BEGIN Extract provided

A brief history

Last week I touched on Dealing with rapid change and I kinda got carried away and exceeded my self imposed 800 word limit. So the point of today’s blog is about capturing the technical debt and then how best to deal with it so you don’t end up in a situation where the service starts suffering because of tactical decisions made without suitable foresight.

So to summerise what technical debt is for those that did not read last weeks post (shame on you), Technical Debt is what you accrue when you have to make a change that does not head towards the overal goal but instead causes additional headaches for managing the environment or some how limits you in achieving the overal goal of a perfect system.

Capturing technical debt

My personal preference to tracking technical debt is a ticketing system, just create a way within that to easily identify what is technical debt and what is a normal task. You don’t have to use a ticketing system, you could just write it on paper or in a spreadsheet or what ever, the important thing is that you capture it with a reasonable amount of detail.

Avoid the temptation of filling the ticket with a lot of information, just put enough in it that explains what the problem is and why it needs to be fixed, if you have some suggestions on how it could be fixed add them to the ticket but don’t worry about saying “this is the solution” that can be done when the ticket is actioned.

Try and make sure you capture the following as a rule of thumb:

  • What is the issue?
  • Why is it an issue?
  • Any future tasks that are dependant on it
  • How long the task will take
  • A rough priority

These things will help prioritise the task when it comes to the planning the next set of tasks / projects that need to be actioned, but it doesn’t really help it get prioritised. Why? because it will never be the focus of the business to do the boring work that makes it stable unless there are issues or it has to be done as dependancy of another task.

Actioning technical debt

As I pointed out before, the business will never prioritise the technical debt unless there is a real issue for it to do so, service stability or dependancy on another task. This is a fact of life, and if you’ve found your self in this situation getting frustrated about all the hundreds of days of backlog tasks of technical debt that is accruing, panic no more.

As I pointed out above, the business will never want to do the technical debt unless there is good cause to do so, so the point of capturing the tickets with the right information is that the dependancies are clear, the outcomes of not doing it are clear, this makes it easier to discuss it as a business requirement. That is not enough though, you will get some tasks done but you will not be decreasing the technical debt it will continue to increase.

END Extract provided

What is needed
From the blog post on technical debt, reproduce the stretch from "As I pointed out before, the" through "panic no more." word for word.

BEGIN Records shown

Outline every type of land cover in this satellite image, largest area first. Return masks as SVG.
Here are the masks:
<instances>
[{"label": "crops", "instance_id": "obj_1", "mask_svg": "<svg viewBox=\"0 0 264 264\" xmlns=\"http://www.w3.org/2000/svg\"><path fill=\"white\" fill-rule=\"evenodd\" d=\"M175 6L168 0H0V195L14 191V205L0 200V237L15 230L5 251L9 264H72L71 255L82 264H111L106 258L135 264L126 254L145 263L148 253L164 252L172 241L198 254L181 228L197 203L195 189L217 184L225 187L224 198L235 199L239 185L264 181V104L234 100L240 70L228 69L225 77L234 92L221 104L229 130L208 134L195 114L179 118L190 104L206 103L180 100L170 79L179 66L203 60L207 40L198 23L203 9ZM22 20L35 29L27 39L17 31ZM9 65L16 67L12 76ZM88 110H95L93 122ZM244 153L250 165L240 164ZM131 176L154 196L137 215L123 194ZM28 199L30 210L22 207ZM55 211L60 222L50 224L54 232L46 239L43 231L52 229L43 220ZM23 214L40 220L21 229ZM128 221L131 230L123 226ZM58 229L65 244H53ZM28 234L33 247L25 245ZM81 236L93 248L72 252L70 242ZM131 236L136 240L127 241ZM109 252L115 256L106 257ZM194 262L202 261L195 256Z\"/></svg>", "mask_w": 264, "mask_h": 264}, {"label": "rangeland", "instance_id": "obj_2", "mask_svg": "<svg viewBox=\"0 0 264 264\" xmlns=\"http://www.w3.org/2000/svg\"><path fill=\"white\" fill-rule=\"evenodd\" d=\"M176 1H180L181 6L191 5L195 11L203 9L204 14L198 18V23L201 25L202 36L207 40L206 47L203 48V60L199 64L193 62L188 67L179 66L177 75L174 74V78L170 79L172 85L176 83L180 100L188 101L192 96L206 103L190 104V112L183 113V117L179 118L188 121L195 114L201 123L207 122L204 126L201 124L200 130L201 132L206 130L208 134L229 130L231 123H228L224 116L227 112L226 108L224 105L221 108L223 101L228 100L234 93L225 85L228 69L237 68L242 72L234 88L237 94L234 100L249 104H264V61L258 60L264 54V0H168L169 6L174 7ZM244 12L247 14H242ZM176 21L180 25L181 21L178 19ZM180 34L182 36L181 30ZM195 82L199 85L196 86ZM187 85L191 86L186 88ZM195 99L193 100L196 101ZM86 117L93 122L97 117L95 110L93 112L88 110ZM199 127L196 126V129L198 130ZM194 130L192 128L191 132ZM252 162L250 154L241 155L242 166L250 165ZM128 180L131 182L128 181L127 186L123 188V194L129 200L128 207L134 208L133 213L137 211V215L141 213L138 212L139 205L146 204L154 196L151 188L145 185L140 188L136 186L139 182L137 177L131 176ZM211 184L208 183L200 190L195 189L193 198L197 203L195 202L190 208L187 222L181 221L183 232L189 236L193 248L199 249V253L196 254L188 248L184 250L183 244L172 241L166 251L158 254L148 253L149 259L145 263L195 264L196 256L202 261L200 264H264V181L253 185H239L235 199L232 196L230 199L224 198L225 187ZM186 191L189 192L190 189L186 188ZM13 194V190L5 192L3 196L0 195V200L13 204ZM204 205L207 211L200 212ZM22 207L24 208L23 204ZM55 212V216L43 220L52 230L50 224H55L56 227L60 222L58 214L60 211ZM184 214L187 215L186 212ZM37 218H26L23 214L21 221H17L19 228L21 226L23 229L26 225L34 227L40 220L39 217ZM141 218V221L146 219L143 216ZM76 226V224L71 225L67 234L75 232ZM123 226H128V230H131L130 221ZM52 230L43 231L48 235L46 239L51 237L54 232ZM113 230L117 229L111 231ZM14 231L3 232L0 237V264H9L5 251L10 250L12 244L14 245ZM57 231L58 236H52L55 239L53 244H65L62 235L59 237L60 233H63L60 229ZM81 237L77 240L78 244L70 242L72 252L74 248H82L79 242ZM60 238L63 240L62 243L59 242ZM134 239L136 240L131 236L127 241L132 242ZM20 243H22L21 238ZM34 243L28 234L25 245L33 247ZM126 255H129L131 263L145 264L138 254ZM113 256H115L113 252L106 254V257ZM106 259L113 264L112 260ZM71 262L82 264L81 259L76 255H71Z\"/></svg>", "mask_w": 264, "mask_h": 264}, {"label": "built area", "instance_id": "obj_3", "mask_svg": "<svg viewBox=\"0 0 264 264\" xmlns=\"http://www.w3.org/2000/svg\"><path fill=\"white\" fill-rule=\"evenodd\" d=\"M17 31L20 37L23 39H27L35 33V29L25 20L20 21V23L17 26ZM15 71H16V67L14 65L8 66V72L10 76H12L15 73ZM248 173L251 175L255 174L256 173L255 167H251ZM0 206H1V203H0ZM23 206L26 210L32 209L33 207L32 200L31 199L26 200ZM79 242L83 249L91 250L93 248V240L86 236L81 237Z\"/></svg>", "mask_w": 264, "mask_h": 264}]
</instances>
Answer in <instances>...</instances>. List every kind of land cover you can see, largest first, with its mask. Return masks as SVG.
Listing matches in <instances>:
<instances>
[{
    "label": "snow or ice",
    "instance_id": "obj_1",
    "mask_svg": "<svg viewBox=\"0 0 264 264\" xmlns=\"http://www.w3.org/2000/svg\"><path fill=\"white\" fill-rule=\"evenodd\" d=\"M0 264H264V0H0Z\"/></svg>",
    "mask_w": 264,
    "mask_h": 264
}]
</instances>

END Records shown

Solution for this exercise
As I pointed out before, the business will never prioritise the technical debt unless there is a real issue for it to do so, service stability or dependancy on another task. This is a fact of life, and if you’ve found your self in this situation getting frustrated about all the hundreds of days of backlog tasks of technical debt that is accruing, panic no more.